=== INFORMATION GIVEN ===

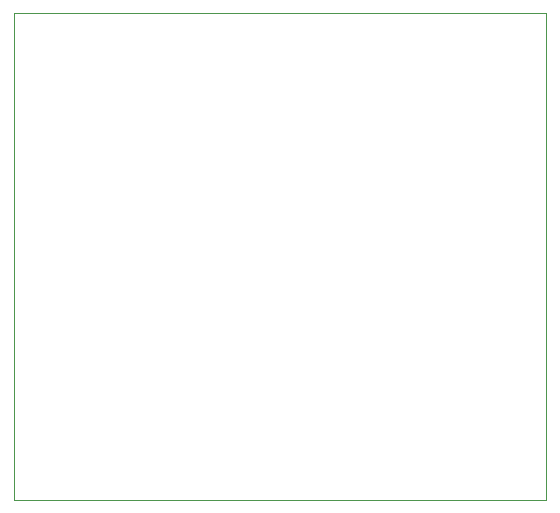
<source format=gbr>
%TF.GenerationSoftware,KiCad,Pcbnew,(6.0.11)*%
%TF.CreationDate,2023-03-20T00:38:49+01:00*%
%TF.ProjectId,prusa-lcd-reader-rounded,70727573-612d-46c6-9364-2d7265616465,rev?*%
%TF.SameCoordinates,Original*%
%TF.FileFunction,Profile,NP*%
%FSLAX46Y46*%
G04 Gerber Fmt 4.6, Leading zero omitted, Abs format (unit mm)*
G04 Created by KiCad (PCBNEW (6.0.11)) date 2023-03-20 00:38:49*
%MOMM*%
%LPD*%
G01*
G04 APERTURE LIST*
%TA.AperFunction,Profile*%
%ADD10C,0.100000*%
%TD*%
G04 APERTURE END LIST*
D10*
X113665000Y-64770000D02*
X158750000Y-64770000D01*
X158750000Y-64770000D02*
X158750000Y-106045000D01*
X158750000Y-106045000D02*
X113665000Y-106045000D01*
X113665000Y-106045000D02*
X113665000Y-64770000D01*
M02*

</source>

===

→ **PROBLEM TO SOLVE**:
Please output the records above exactly, without the pictures.

→ **WRITTEN SOLUTION**:
<source format=gbr>
%TF.GenerationSoftware,KiCad,Pcbnew,(6.0.11)*%
%TF.CreationDate,2023-03-20T00:38:49+01:00*%
%TF.ProjectId,prusa-lcd-reader-rounded,70727573-612d-46c6-9364-2d7265616465,rev?*%
%TF.SameCoordinates,Original*%
%TF.FileFunction,Profile,NP*%
%FSLAX46Y46*%
G04 Gerber Fmt 4.6, Leading zero omitted, Abs format (unit mm)*
G04 Created by KiCad (PCBNEW (6.0.11)) date 2023-03-20 00:38:49*
%MOMM*%
%LPD*%
G01*
G04 APERTURE LIST*
%TA.AperFunction,Profile*%
%ADD10C,0.100000*%
%TD*%
G04 APERTURE END LIST*
D10*
X113665000Y-64770000D02*
X158750000Y-64770000D01*
X158750000Y-64770000D02*
X158750000Y-106045000D01*
X158750000Y-106045000D02*
X113665000Y-106045000D01*
X113665000Y-106045000D02*
X113665000Y-64770000D01*
M02*

</source>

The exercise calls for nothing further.